L’investissement et l’emploi ont alors grandement souffert de cette situation, ce qui a empiré encore plus la position fiscale du gouvernement. Le parti Labour a réagi en précipitant les privatisations d’entreprises, ce qui n’est jamais une bonne idée. Les privatisations graduelles en période de croissance économique et de surplus budgétaires permettent généralement d’obtenir de biens meilleurs prix pour les actifs. Les réformes auraient commencé sur une bien meilleure note avec un budget équilibré et une cote de crédit AAA pour l’État.

Pourquoi avoir d’abord libéralisé le secteur financier ? Parce que comme c’est le cas partout, les banques ont un très grand pouvoir politique grâce à leurs puissants lobbies. En fait, cette industrie a été la seule à connaître une forte performance entre 1984 et 1987.

Par ailleurs, le bon sens économique aurait voulu que le marché du travail soit libéralisé avant l’abaissement des barrières protectionnistes et la libéralisation du secteur financier. Les réformes de la main-d’œuvre prennent beaucoup de temps à s’implanter, il est donc souhaitable de les faire tôt dans le processus, alors que le secteur financier s’ajuste très rapidement aux nouvelles conditions.

Les principaux produits d’exportation de la Nouvelle-Zélande étaient toujours la laine, la viande et les produits laitiers ; donc des produits issus de l’agriculture, une industrie où le protectionnisme a toujours été prépondérant presque partout dans le monde. Étant donné l’existence de cette barrière protectionniste, il fallait donc diversifier les exportations, ce qui prend beaucoup de temps et requiert un marché du travail flexible, ce qui n’était pas le cas en Nouvelle-Zélande avant 1992. En revanche, la découverte d’importantes réserves de minéraux en Australie a permis à ce pays de véritablement prendre son envol.

VOTRE CONSIGNE: D'après l'extrait sur les réformes en Nouvelle-Zélande, quels étaient les principaux produits d'exportation du pays ?

Données d'estimation de pose:
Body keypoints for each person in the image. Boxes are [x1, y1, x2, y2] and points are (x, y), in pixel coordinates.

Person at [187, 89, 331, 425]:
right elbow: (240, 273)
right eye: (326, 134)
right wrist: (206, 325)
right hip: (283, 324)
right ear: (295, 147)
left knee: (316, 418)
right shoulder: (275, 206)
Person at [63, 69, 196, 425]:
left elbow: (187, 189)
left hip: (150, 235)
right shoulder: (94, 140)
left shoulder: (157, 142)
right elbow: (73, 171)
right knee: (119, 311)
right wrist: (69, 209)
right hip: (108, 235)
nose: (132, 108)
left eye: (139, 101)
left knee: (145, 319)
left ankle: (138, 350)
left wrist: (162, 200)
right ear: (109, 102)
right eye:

---

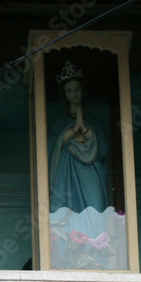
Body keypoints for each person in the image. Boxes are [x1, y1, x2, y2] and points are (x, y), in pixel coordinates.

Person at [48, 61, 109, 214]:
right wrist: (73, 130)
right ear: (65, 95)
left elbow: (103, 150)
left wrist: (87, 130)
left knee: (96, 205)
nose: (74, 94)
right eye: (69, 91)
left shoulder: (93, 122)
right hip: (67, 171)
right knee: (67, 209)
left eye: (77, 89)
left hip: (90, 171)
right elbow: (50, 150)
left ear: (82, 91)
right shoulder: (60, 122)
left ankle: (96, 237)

RÉPONSE À LA CONSIGNE: La laine, la viande et les produits laitiers.